Karen Ensle EdD, RDN, FAND, CFCS
Rutgers Cooperative Extension of Union County
Eating less food but enjoying it more, allows you to focus on the taste, texture, color, and temperature of the food. Is it tasty? What herb or spice flavors do you recognize? Tasty, well-prepared food allows you to cut the portion size so you are eating a serving size that is reasonable rather than a double or triple size portion with little flavor and satisfaction. Your taste buds can tell the difference!
Centering your attention around the food rather than adding the meal or snack to TV time, computer or other activity is smart. By paying attention to the food itself you will be satisfied by eating less but enjoying the food more. Slowing down how fast you eat also helps in eating less. Multi-tasking with food as part of the mix, will mean more food, more calories and less satisfaction. Savoring your food will help you to keep your portions under control.
Eat like a kid and push away from the table when you feel full. Adults lose that sense of “feeling full” when they overeat. Make sure you listen to your body and stop eating before you overindulge. Remember, it takes 20 minutes for your stomach to let your brain know that you have eaten enough. The slower you eat, the better. You will eat less and still be satisfied with less food. The saying goes, “Your eyes may be bigger than your stomach” so eating at a slower pace will help you to overcome overeating.

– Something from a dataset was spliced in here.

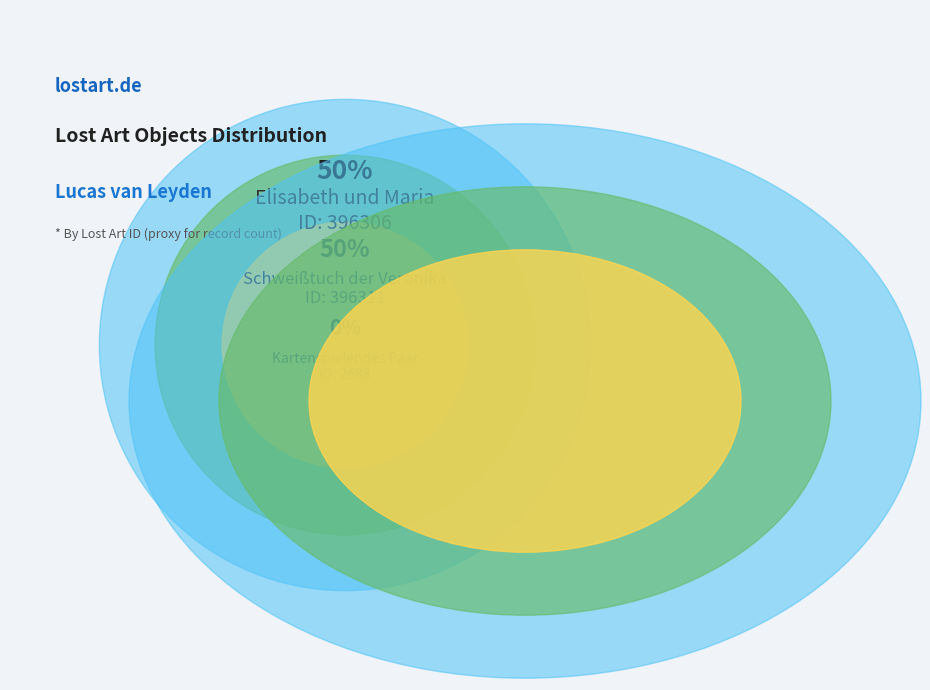

Is it true that Kartenspielendes Paar is 0% of the pie?

True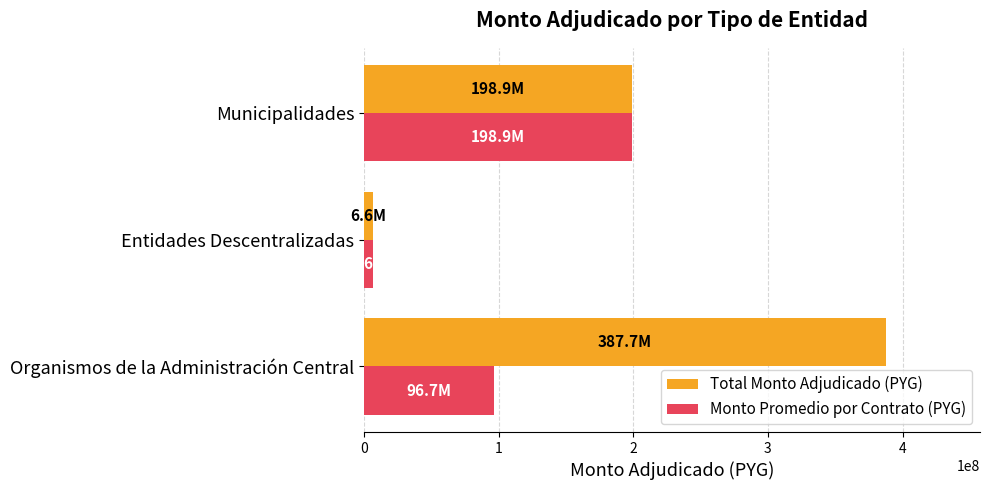

At how many categories does at least one series exceed 296185983?

1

Make sure you include some foods in your snack and meal plans that will slow you down. Eating nuts that have to be shelled like pistachios will slow you down. Fresh cherries or watermelon that have pits will also slow you down. The shells and pits on your plate will also remind you how much you ate. On the other hand, you may wish to purchase individually packaged snack foods such as cheese and crackers, nuts, small granola bars, dried fruits, fresh apple slices or other fresh veggies and fruits in single serving packages. These help some adults and kids to eat fewer calories and more realistic portions along with discouraging overeating.
To avoid eating more than you thought, try measuring foods and beverages using single serving bowls and cups. Get familiar with what 2 ounces of cooked pasta looks like or 1 ounce of cheese. Making loaded sandwiches with meats, cheeses, dressings and large rolls or bread will certainly be much larger amounts of food at lunch or dinner. Even if the loaded sandwich is cut in half, portion size is still beyond a single serving. Drink water with meals rather than sugar-sweetened beverages. Large glasses of sweet beverages add many calories and sugar to a person’s diet and pump up calorie counts enormously. This causes a person to have a larger appetite and to crave bigger portions of food.

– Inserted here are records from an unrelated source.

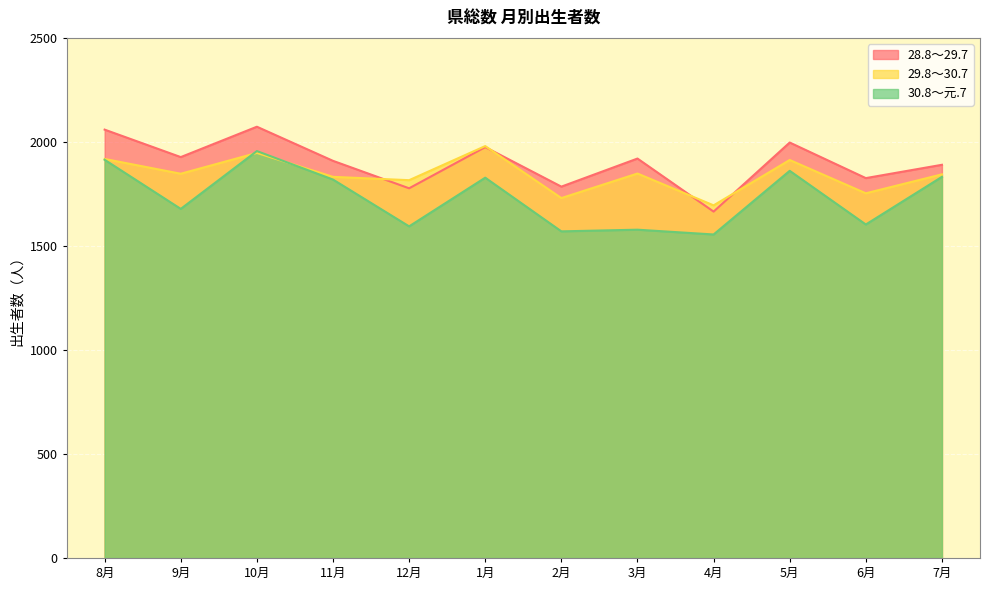

What is the label of the 8th point from the right?

12月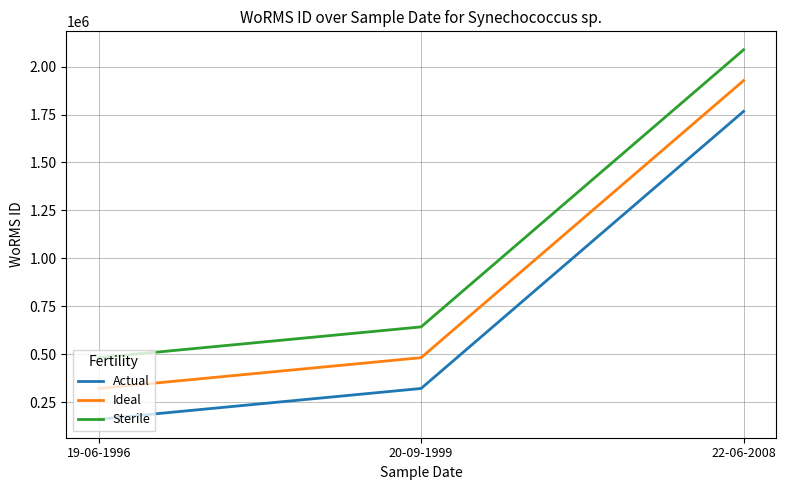

What is the difference between the second highest and minimum values in the Ideal series?

160572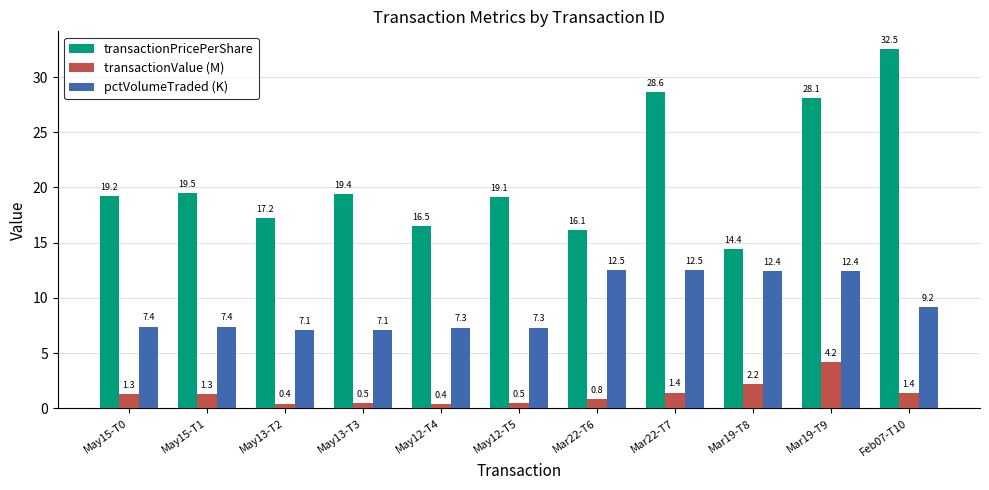

Where does the transactionPricePerShare series first go above 19?

May15-T0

Remember, a serving size is what is listed on a package while a portion size is what you decide to put on your plate to eat. The new Nutrition Facts Label has updated serving sizes for many foods/beverages. You will still need to pay attention to how much you consume out of a container. Making sure you read food labels will help you to eat/drink the appropriate amount. Americans overeat all the time and then ask, “Why am I gaining weight?” or “Why can’t I lose weight?” Taking small steps to control your portion size will help you to manage your weight and enjoy your meals and snacks more.